Prinsip utamanya, mengubah dan mendegradasi polutan seperti hidrokarbon, minyak, logam berat, pestisida, pewarna dan sebagainya. Tujuan penggunaan teknologi bioremediasi antara lain, karena di Indonesia banyak terjadi degradasi pada lahan pertanian yang disebabkan oleh pencemaran logam berat dari limbah industri.

Dia mengatakan diperlukan metode remediasi tanah tercemar yang murah, mudah dalam aplikasinya, aman, ramah lingkungan dan berkelanjutan. Khususnya dari pencemaran logam berat.

Selama ini, penanganan tanah tercemar logam menekankan penanganan secara fisik dan kimia.
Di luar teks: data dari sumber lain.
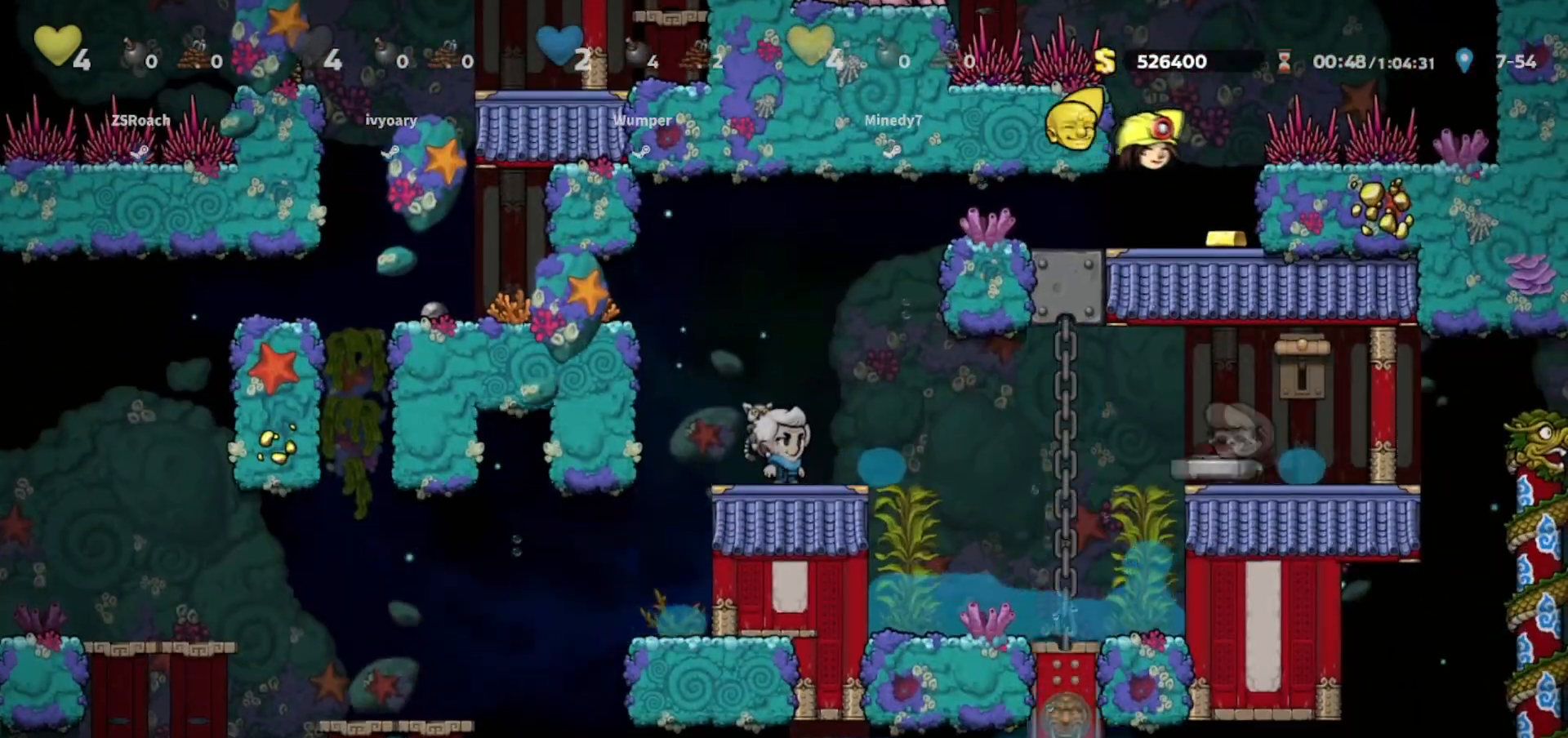
{"keys": [], "events": []}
Caranya dengan memindahkan atau membuang tanah, reklamasi lahan, stabilisasi atau pemadatan, ekstraksi secara fisiko-kimia, pencucian dan penggelontoran tanah.

"Cara kimia tidak bisa berkelanjutnya, bahkan akan menyebabkan masalah lagi, karena struktur lahan menjadi rusak, sehingga hanya bisa digunakan untuk menanam sementara, biaya juga mahal. Bagaimana mengatasi itu? Dengan mikroorganisme," ucap Retno, Senin (2/11).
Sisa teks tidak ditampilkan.